The finger movement detection experiment was performed on one of our coauthors and no participants are recruited/enrolled in the study. As shown in Fig. 8a, the Ag/PDMS film with 150wt.% was attached to the index finger by transparent dressings to detect movement of finger. The dressing only covered the electrode area, and the middle part was bare leakage, so as to avoid the influence of the dressing to the stretchability of the sensor. Figure 8b showed the resistance change rate of the sensor according to the finger state. It showed from the curve chart that the resistance change rate of the film increased to approximately 3 times at peak point with index finger bending, and the value of resistance almost returned to its initial position after relaxing the finger.
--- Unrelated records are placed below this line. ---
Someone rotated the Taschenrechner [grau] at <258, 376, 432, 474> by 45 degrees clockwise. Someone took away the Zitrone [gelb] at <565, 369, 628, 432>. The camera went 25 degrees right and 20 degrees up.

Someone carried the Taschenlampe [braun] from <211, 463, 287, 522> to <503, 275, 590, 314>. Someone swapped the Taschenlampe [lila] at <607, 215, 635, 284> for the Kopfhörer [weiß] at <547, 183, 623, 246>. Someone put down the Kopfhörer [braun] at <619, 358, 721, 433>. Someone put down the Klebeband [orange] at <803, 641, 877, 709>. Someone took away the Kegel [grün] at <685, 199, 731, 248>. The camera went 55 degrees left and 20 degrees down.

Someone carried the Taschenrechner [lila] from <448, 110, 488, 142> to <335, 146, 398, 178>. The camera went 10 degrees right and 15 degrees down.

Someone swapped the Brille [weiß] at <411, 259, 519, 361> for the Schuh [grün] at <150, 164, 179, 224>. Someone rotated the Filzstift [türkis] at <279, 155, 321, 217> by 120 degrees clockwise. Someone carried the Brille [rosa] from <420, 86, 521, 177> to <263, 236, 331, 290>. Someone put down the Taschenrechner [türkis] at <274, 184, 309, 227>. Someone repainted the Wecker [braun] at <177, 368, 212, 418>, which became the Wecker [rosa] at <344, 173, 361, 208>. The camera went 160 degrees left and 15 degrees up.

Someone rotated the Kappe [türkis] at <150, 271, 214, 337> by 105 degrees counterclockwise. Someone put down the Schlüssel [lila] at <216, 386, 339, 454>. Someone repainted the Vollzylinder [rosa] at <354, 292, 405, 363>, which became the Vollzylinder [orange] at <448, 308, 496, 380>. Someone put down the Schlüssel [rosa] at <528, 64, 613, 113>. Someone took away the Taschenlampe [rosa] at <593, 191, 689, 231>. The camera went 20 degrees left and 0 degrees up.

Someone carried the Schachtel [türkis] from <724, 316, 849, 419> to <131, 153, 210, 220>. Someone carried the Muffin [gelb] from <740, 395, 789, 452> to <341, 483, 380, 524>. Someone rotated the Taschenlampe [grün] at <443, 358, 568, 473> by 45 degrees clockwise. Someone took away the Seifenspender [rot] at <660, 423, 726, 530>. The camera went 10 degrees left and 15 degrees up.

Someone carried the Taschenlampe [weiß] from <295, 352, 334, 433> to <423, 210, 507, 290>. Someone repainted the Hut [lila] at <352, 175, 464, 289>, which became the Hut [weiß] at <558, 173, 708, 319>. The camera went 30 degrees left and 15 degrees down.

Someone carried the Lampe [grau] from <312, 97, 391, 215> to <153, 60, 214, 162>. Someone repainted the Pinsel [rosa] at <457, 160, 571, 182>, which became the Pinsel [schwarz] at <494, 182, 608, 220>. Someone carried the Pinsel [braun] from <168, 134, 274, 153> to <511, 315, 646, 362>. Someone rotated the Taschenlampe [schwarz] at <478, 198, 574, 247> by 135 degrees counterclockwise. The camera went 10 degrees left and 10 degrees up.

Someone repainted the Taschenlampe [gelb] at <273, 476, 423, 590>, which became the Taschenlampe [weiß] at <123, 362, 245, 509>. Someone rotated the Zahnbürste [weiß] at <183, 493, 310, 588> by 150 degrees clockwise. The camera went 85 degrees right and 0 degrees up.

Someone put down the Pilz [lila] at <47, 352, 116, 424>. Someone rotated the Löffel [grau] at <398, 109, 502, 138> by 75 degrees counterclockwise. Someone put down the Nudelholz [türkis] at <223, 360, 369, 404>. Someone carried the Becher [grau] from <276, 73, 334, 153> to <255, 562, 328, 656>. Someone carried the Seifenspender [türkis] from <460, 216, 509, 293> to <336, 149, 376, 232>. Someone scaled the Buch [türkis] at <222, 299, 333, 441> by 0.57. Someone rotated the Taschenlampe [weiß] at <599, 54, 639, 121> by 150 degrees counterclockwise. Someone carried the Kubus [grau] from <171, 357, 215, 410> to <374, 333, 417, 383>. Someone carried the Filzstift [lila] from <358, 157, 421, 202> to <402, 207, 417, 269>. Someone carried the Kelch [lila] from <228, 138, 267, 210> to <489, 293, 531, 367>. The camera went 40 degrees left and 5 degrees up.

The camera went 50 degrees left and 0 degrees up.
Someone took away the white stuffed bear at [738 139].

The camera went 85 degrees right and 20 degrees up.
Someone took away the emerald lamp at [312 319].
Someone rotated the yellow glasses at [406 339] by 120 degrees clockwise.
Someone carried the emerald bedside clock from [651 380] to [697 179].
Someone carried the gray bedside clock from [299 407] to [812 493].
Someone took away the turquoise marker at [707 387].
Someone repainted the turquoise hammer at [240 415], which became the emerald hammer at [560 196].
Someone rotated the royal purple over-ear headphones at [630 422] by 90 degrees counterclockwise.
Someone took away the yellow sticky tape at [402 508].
The sharp responding curves indicating that the flexible sensor responded to the repeated bending-relaxing movement of an index finger really fast. This flexible Ag/PDMS sensor is possible to use for recognition of human postures and robot interface.

Figure 8
figure 8

(a) Ag/PDMS film on index finger joint and experiment setup. (b) Fluctuation frequency diagram of the resistance change rate from flexible sensor deformation.

We also placed this Ag/PDMS based sensor on the cell phone speaker, the attachment position of the film and the wires connection as shown in Fig. 9(a). Then, the mobile phone was played words “perfect”, “people”, and “better”. The real-time resistance changes of the film under the different sound waves as shown in Fig. 9. From these curve charts, the resistance of the film obviously increased when encountering a hard syllable; and varied relatively smaller after encountering a light syllable. To qualitatively reflect the performance of the Ag/PDMS based sensor to detect sound, the audio waveforms obtained after analyzed by Matlab software (Fig. 9d). The results showed that the position of minimum amplitude that can be detected is (0.85, 296.4), where the red circle was marked corresponding to responses (Fig. 9a). The amplitude variation of the sound can be converted to intensity of sound by the following formula.

$$dB=20\times {\log }_{10}(V/{V}_{0})$$

where V0 and V represent the standard reference value and the relative reference value of the amplitude, respectively. According to Eq. 2, we found that the minimum detection of sound intensity by the Ag/PDMS film is 49.44 dB. Based on the above characteristics, this device shows great potential as an electronic eardrum for hearing impaired individual.

Figure 9
figure 9

Signal responses of Ag/PDMS based sensor under different sound waves: (a) better, (b) people, and (c) perfect. (d) Audio signal waveform diagram corresponding to the three words.


In this paper, we reported a multidimensional sensing flexible sensor fabricated by Ag/PDMS composites. Our method for fabricating flexible sensor is simple and rapid without corrosive or hazardous chemical reagents. The Ag/PDMS flexible sensor has good electrical conductivity (the average resistivity of the film with a filler content of 150 wt.% is only 1.52 × 10−5 Ω·m), high strain sensitivity (maximum GF = 939), high resolution(the minimum resolution for force detection is 0.02 N), and great stretchability (maximum strain = 50%). We experimentally verified the Ag/PDMS flexible sensor demonstrated here can be applied in a variety of applications such as human body dynamic real-time monitoring and sound intensity detecting. All of these characteristics make our sensors not only promising for motion capture, but also for softness haptic perception and human-machine interaction.